Measures of Central Tendency in Statistics: Why it is important with examples
To know about the central tendency in statistics, we have to know what is Distribution in the first place.
What is Distribution?
Suppose you have a dataset or you've collected some data. Now, in that dataset, you have a group of scores on one or more variables.
Now if you take the scores of one variable and arrange them in order from lowest to highest, what you will get is called as a distribution of scores.
From this distribution of scores, we get to know about many things such as spreadness of the scores, highest and lowest scores, the most frequent scores, etc.
Central Tendency is such a useful characteristic of a distribution that Data Scientists and statisticians use it a lot.

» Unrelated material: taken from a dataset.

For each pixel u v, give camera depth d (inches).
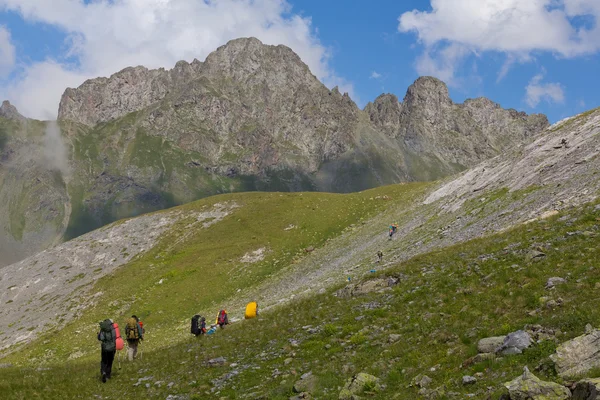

Measures of Central Tendency:
Maybe you all know that Central Tendency consists of Mean, Median, and Mode. Central Tendency is used to describe a dataset by identifying the central position of that data. It is also called as Measures of Central Location.
Now, let's talk about all three measures of central tendency.
Mean
Mean(Average) is perhaps the most used and well-known measure of central tendency. Everyone knows how to calculate the mean of certain scores/values. Mean gives us a rough summary or idea about the distribution.
For example, if we have 5 values in a dataset like {1,2,3,4,5}, then the mean will be:
x̄ = (1+2+3+4+5)/5 = 3
Sample Mean is denoted by this x̄ (X bar) symbol.
Median
Median is the middle-most score of a distribution. We can also say that the median indicates the score that marks the 50th Percentile. It means 50% (percentage) of the scores in that distribution fall above the median and 50% fall below it.
A median is very useful when your dataset is skewed or has outliers.
For Example, let's take a sample distribution with an outlier: {1,2,3,4,5,100}
Now, mean = 115/6 = 19.16 which is far greater than the previous mean we calculated.
See, with the presence of one outlier, our mean has changed drastically.
In these scenarios, we calculate the median.
In the above example, the median will be (3+4)/2 = 3.5
Note, if we have an odd number of scores, then the middlemost value will be the median. And if we have an even number of scores, then we will calculate the average of the middle two scores.
Mode
Mode simply tells us which score in the distribution appears most often or has the highest frequency.
If the distribution has multiple modes, then it is called multimodal.
Where exactly Mean, Median, and Mode is useful?
Now, as you know about all three measurements of the central tendency, the question maybe appears in your mind when or where to use mean, median, or mode in a real dataset.
While doing Feature Engineering or Data Cleaning, you maybe see NaN (null) values in the dataset.
Now, if the dataset has continuous values/scores, the best practice is to replace those NaN values with the mean.
And, if there are outliers, then we can use the median for the replacement.
The mode can be used to replace NaN values in the case of categorical variables.